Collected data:
▶
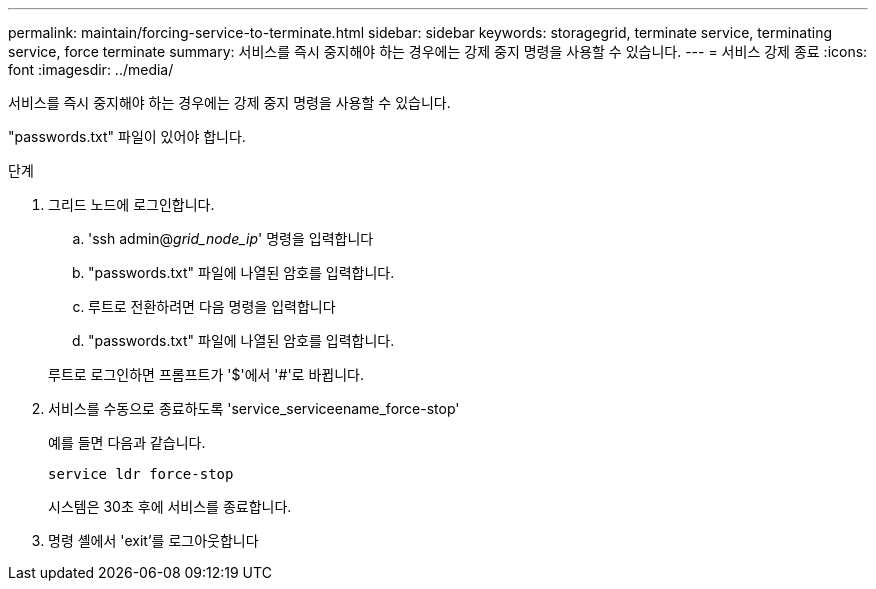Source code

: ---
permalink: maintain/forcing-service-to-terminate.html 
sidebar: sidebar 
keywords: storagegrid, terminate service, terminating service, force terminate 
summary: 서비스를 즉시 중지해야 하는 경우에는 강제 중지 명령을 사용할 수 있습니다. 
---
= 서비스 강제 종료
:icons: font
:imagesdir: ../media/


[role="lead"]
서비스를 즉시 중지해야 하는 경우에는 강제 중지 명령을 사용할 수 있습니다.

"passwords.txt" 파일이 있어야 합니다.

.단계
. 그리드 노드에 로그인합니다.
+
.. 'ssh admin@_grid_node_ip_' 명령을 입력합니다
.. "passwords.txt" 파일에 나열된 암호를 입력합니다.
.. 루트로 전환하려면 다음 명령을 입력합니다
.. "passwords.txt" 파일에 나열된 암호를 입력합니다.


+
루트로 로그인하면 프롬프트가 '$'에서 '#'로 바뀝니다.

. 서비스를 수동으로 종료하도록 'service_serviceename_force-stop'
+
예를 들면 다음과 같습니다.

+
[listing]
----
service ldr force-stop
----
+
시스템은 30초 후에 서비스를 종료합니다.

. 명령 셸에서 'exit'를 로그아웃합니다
◀
▶
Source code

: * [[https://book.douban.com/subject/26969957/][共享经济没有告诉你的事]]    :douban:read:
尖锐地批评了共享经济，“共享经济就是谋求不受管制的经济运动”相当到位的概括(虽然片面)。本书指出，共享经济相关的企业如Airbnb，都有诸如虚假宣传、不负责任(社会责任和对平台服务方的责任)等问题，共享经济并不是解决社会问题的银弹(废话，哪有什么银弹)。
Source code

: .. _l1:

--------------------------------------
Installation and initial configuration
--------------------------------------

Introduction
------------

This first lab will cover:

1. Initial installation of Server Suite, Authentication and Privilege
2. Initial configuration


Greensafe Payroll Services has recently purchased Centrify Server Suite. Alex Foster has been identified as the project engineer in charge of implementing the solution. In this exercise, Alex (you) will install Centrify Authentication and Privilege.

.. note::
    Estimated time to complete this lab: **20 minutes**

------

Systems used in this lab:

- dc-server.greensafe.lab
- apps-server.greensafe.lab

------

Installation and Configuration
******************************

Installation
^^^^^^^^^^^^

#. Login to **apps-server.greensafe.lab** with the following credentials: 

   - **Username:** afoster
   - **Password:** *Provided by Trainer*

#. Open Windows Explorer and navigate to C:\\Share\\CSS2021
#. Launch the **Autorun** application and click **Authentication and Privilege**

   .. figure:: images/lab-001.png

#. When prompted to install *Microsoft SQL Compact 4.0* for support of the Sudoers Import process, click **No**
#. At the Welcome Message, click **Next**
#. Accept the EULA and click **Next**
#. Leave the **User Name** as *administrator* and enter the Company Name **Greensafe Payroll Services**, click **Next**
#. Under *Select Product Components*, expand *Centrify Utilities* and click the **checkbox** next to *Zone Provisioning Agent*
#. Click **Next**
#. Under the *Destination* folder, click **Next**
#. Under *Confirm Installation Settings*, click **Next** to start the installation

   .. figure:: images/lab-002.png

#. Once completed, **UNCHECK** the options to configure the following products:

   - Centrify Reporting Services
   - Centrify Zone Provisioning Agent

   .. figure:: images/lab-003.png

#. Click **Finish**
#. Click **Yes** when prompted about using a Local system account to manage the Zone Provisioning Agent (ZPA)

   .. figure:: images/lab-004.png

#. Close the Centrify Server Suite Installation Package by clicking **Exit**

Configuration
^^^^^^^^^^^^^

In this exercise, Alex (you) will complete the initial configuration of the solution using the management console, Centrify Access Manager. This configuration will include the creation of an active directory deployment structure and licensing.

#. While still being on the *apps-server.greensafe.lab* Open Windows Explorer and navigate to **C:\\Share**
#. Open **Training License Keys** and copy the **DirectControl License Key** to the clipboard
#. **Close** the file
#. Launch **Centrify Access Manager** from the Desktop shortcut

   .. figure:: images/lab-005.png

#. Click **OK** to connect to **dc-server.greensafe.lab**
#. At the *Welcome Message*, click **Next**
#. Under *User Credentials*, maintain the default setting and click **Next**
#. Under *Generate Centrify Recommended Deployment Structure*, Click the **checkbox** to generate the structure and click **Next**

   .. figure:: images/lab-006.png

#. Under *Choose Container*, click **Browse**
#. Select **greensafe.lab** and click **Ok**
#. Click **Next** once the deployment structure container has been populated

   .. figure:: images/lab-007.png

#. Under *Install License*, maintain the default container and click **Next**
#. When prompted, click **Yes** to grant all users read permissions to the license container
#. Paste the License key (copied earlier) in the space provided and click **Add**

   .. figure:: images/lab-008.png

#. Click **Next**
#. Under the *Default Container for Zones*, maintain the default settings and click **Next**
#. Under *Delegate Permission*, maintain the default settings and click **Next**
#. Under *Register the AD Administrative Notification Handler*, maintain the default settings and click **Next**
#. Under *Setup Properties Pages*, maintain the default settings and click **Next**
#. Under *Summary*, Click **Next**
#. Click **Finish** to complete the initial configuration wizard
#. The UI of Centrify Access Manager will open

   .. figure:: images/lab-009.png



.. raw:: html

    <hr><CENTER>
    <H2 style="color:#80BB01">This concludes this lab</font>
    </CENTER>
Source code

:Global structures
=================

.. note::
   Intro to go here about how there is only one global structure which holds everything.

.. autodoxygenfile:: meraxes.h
◀
◆ **Directions**
Throughout the data above, find each line that includes the string "Message"; state only how many there are.

◆ **Result**
2